The avionics probably aren't smaller,or cheaper than F9 since AIUI they don't use off-the-shelf hardware. Nor the booster airframe, as it's purchased rather than built. Nor the engines - ULA pays ~24 million dollars for a single RD-180, and I doubt a pair of RD-181's is much if any, cheaper.

I could easily see RD-181 being cheaper for NG than RD-180 is for ULA. Aside from being a different and less complex engine NG also isn't a captive customer. They can always move on to another engine, another launcher, or exit the launch business altogether. ULA doesn't(didn't) really have that option with Atlas V. For national security it was the only game in town so any price could be asked.

It's like Soyuz. We've seen what a privately purchased Soyuz seat costs, and what a NASA purchased Soyuz seat costs. A private customer can always walk away, NASA is captive.

So it comes down to business. If Energomash wants to sell engines, they can't price themselves out of the market.
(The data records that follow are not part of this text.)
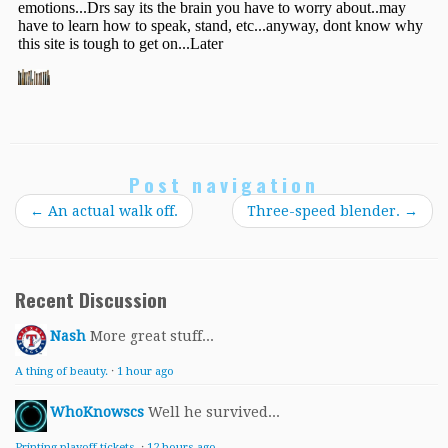
Post navigation
←
An actual walk off.
Three-speed blender.
→
Recent Discussion
Nash
More great stuff...
A thing of beauty.
·
1 hour ago
WhoKnowscs
Well he survived...
Printing playoff tickets.
·
12 hours ago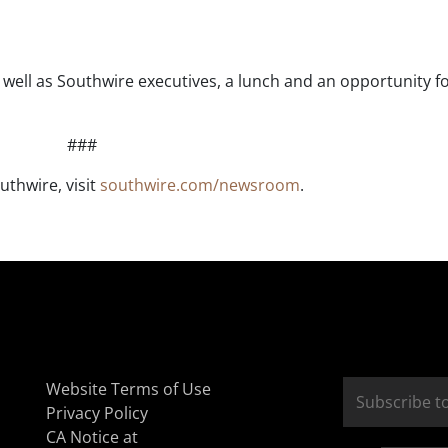
ell as Southwire executives, a lunch and an opportunity for
###
uthwire, visit
southwire.com/newsroom
.
Website Terms of Use
Privacy Policy
CA Notice at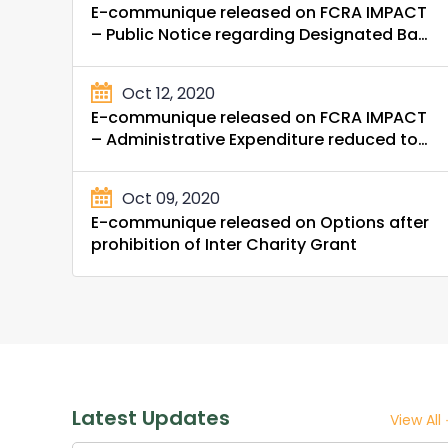
E-communique released on FCRA IMPACT
– Public Notice regarding Designated Bank
Account
Oct 12, 2020
E-communique released on FCRA IMPACT
– Administrative Expenditure reduced to
20%
Oct 09, 2020
E-communique released on Options after
prohibition of Inter Charity Grant
Latest Updates
View All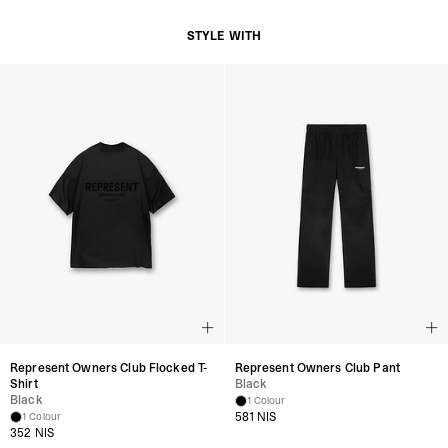
STYLE WITH
Represent Owners Club Flocked T-
Represent Owners Club Pant
Shirt
Black
Black
1 Colour
581 NIS
1 Colour
352 NIS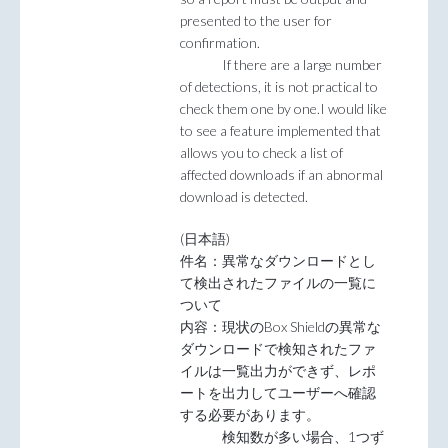
presented to the user for
confirmation.
If there are a large number
of detections, it is not practical to
check them one by one.I would like
to see a feature implemented that
allows you to check a list of
affected downloads if an abnormal
download is detected.
(日本語)
件名：異常なダウンロードとし
て検出されたファイルの一覧に
ついて
内容：現状のBox Shieldの異常な
ダウンロードで検知されたファ
イルは一覧出力ができず、レポ
ートを出力してユーザーへ確認
する必要があります。
検知数が多い場合、1つず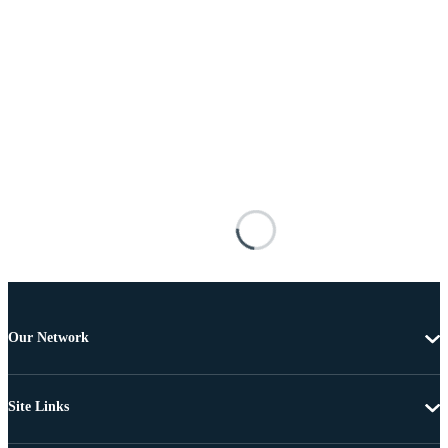
Our Network
Site Links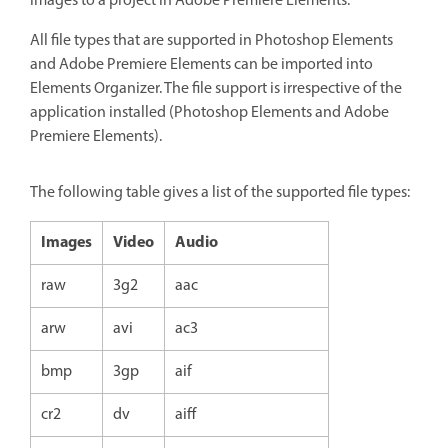
images to a project in Adobe Premiere Elements.
All file types that are supported in Photoshop Elements
and Adobe Premiere Elements can be imported into
Elements Organizer. The file support is irrespective of the
application installed (Photoshop Elements and Adobe
Premiere Elements).
The following table gives a list of the supported file types:
Images
Video
Audio
raw
3g2
aac
arw
avi
ac3
bmp
3gp
aif
cr2
dv
aiff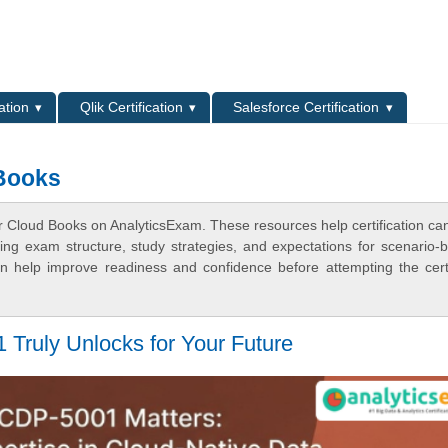
L
ation
Qlik Certification
Salesforce Certification
 Books
r Cloud Books on AnalyticsExam. These resources help certification ca
ing exam structure, study strategies, and expectations for scenario-
 help improve readiness and confidence before attempting the certi
Truly Unlocks for Your Future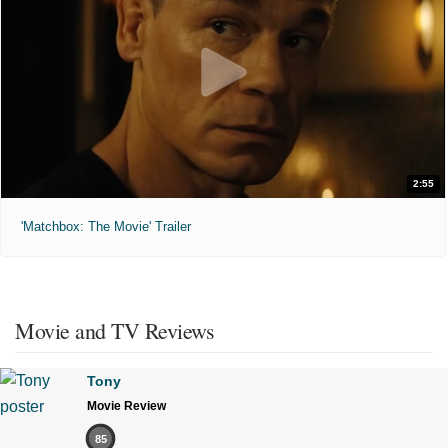
2:55
'Matchbox: The Movie' Trailer
Movie and TV Reviews
Tony
Movie Review
85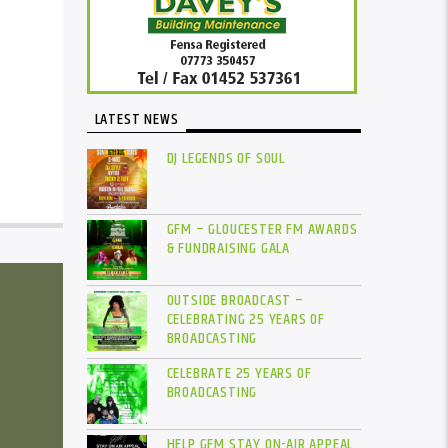
LATEST NEWS
DJ LEGENDS OF SOUL
GFM – GLOUCESTER FM AWARDS
& FUNDRAISING GALA
OUTSIDE BROADCAST –
CELEBRATING 25 YEARS OF
BROADCASTING
CELEBRATE 25 YEARS OF
BROADCASTING
HELP GFM STAY ON-AIR APPEAL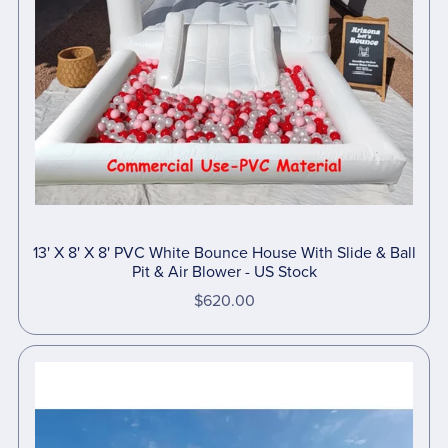
13' X 8' X 8' PVC White Bounce House With Slide & Ball
Pit & Air Blower - US Stock
$620.00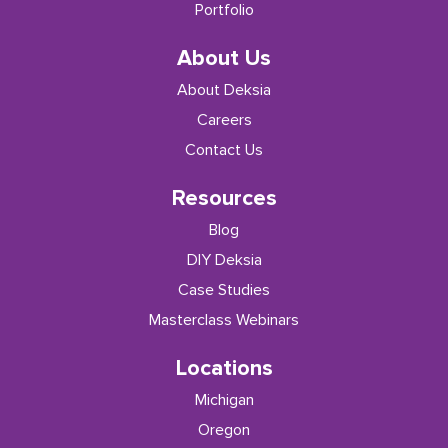
Portfolio
About Us
About Deksia
Careers
Contact Us
Resources
Blog
DIY Deksia
Case Studies
Masterclass Webinars
Locations
Michigan
Oregon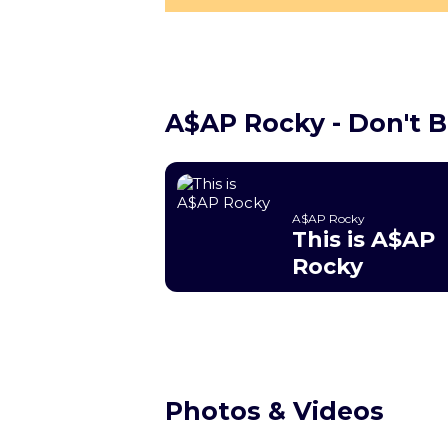
A$AP Rocky - Don't 
A$AP Rocky
This is A$AP
Rocky
Photos & Videos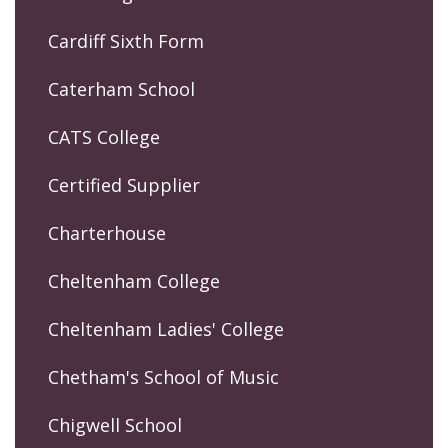
Cardiff Sixth Form
Caterham School
CATS College
Certified Supplier
Charterhouse
Cheltenham College
Cheltenham Ladies' College
Chetham's School of Music
Chigwell School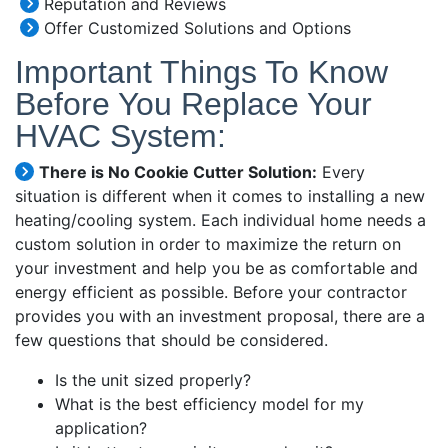
Reputation and Reviews
Offer Customized Solutions and Options
Important Things To Know
Before You Replace Your
HVAC System:
There is No Cookie Cutter Solution:
Every
situation is different when it comes to installing a new
heating/cooling system. Each individual home needs a
custom solution in order to maximize the return on
your investment and help you be as comfortable and
energy efficient as possible. Before your contractor
provides you with an investment proposal, there are a
few questions that should be considered.
Is the unit sized properly?
What is the best efficiency model for my
application?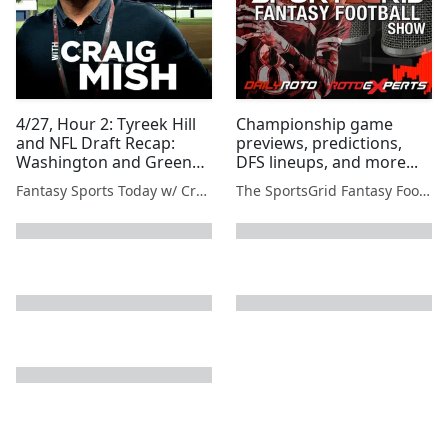
4/27, Hour 2: Tyreek Hill
Championship game
and NFL Draft Recap:
previews, predictions,
Washington and Green
DFS lineups, and more...
Bay
Fantasy Sports Today w/ Craig Mish
The SportsGrid Fantasy Football Show
next page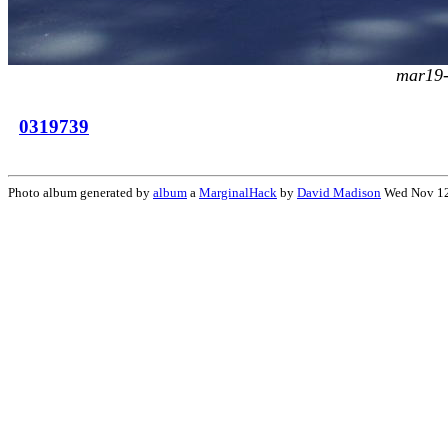
mar19-
0319739
Photo album generated by
album
a
MarginalHack
by
David Madison
Wed Nov 12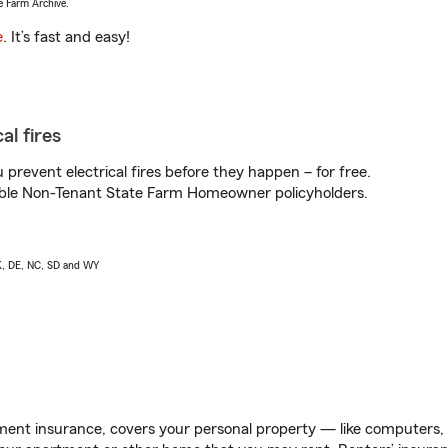
e Farm Archive.
e
. It’s fast and easy!
al fires
prevent electrical fires before they happen – for free.
igible Non-Tenant State Farm Homeowner policyholders.
AK, DE, NC, SD and WY
ent insurance, covers your personal property — like computers, TV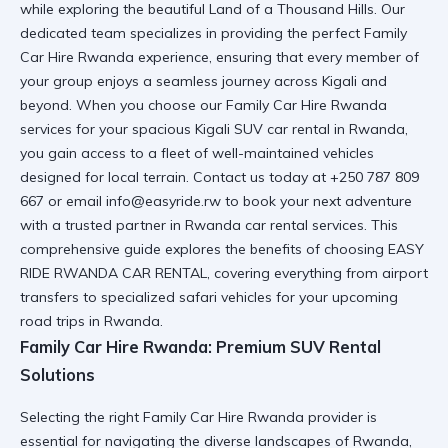
while exploring the beautiful Land of a Thousand Hills. Our
dedicated team specializes in providing the perfect Family
Car Hire Rwanda experience, ensuring that every member of
your group enjoys a seamless journey across Kigali and
beyond. When you choose our Family Car Hire Rwanda
services for your
spacious Kigali SUV car rental in Rwanda
,
you gain access to a fleet of well-maintained vehicles
designed for local terrain. Contact us today at +250 787 809
667 or email info@easyride.rw to book your next adventure
with a trusted partner in
Rwanda car rental services
. This
comprehensive guide explores the benefits of choosing EASY
RIDE RWANDA CAR RENTAL, covering everything from airport
transfers to specialized safari vehicles for your upcoming
road trips in Rwanda
.
Family Car Hire Rwanda: Premium SUV Rental
Solutions
Selecting the right Family Car Hire Rwanda provider is
essential for navigating the diverse landscapes of Rwanda,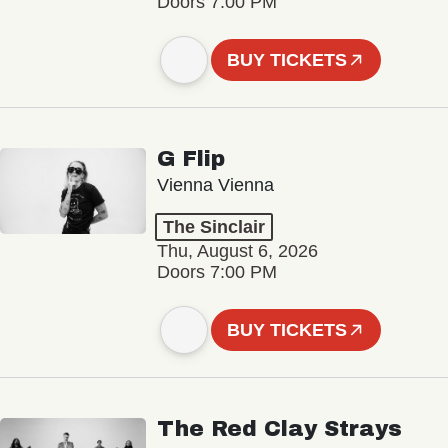
Doors 7:00 PM
BUY TICKETS
G Flip
Vienna Vienna
The Sinclair
Thu, August 6, 2026
Doors 7:00 PM
BUY TICKETS
The Red Clay Strays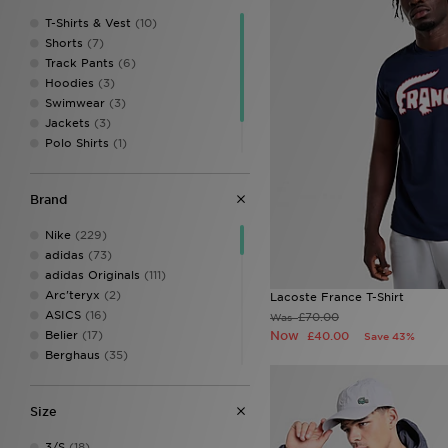
T-Shirts & Vest
(10)
Shorts
(7)
Track Pants
(6)
Hoodies
(3)
Swimwear
(3)
Jackets
(3)
Polo Shirts
(1)
Sweatshirts
(1)
Tracksuits
(1)
Brand
Nike
(229)
adidas
(73)
adidas Originals
(111)
Arc'teryx
(2)
Lacoste France T-Shirt
ASICS
(16)
£70.00
Was
Belier
(17)
Now
£40.00
Save 43%
Berghaus
(35)
BOSS
(33)
Celtic Retro
(1)
Size
Certified London
(1)
Champion
(9)
3/S
(18)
Even Antares isn't a free lunch, NG has already shown they'll switch launchers on CRS.
How is 2x RD-181 less complex than a single RD-180? The pair have all the same components, plus an extra powerhead, compared to the single engine.

And Northrop can't exit the launch business and leave NASA hanging on CRS. Not if they want to keep building multiple billion dollar satellites for NASA.